[Texto extraído]:
<<<<
Muito bom!! Importante termos exemplos de casos para consolidar os conceitos da Slow Medicine na prática clínica. Excelente! Parabéns.
>>>>
[O que fazer]:
Responda com base no texto:
1. Segundo o texto, é importante termos o quê?
2. Os conceitos de que abordagem se quer consolidar?
3. Com que palavra o texto termina?

[Dados extraídos]:
<<<<
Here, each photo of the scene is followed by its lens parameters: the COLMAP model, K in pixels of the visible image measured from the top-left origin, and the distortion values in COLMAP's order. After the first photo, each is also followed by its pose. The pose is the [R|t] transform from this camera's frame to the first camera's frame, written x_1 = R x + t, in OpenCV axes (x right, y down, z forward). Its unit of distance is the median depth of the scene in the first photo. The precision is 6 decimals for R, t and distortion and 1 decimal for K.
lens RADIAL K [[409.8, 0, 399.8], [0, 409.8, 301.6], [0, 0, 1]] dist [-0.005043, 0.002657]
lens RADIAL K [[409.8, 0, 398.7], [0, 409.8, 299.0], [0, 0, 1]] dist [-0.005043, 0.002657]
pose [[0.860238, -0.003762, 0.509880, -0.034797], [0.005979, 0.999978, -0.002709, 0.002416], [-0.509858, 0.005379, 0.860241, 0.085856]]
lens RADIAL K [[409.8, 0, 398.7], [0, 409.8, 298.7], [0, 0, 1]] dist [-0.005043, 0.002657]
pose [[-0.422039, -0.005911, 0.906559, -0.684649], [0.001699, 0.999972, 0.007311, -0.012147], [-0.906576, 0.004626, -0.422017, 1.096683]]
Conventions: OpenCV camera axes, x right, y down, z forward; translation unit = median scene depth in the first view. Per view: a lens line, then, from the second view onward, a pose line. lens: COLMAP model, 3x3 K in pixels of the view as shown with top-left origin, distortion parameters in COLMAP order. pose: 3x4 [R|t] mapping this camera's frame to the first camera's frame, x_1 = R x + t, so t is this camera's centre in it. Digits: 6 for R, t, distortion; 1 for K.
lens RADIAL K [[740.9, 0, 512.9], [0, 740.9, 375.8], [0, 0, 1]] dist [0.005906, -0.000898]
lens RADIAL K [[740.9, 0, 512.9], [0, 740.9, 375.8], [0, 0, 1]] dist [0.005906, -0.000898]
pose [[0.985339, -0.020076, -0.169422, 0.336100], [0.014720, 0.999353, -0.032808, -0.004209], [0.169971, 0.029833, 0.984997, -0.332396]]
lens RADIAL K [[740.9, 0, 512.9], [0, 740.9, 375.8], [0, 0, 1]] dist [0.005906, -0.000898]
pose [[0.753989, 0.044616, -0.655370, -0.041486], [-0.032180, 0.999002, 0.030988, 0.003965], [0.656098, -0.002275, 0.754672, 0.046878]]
>>>>
[Resposta]:
1. Exemplos de casos.
2. Da Slow Medicine.
3. Parabéns.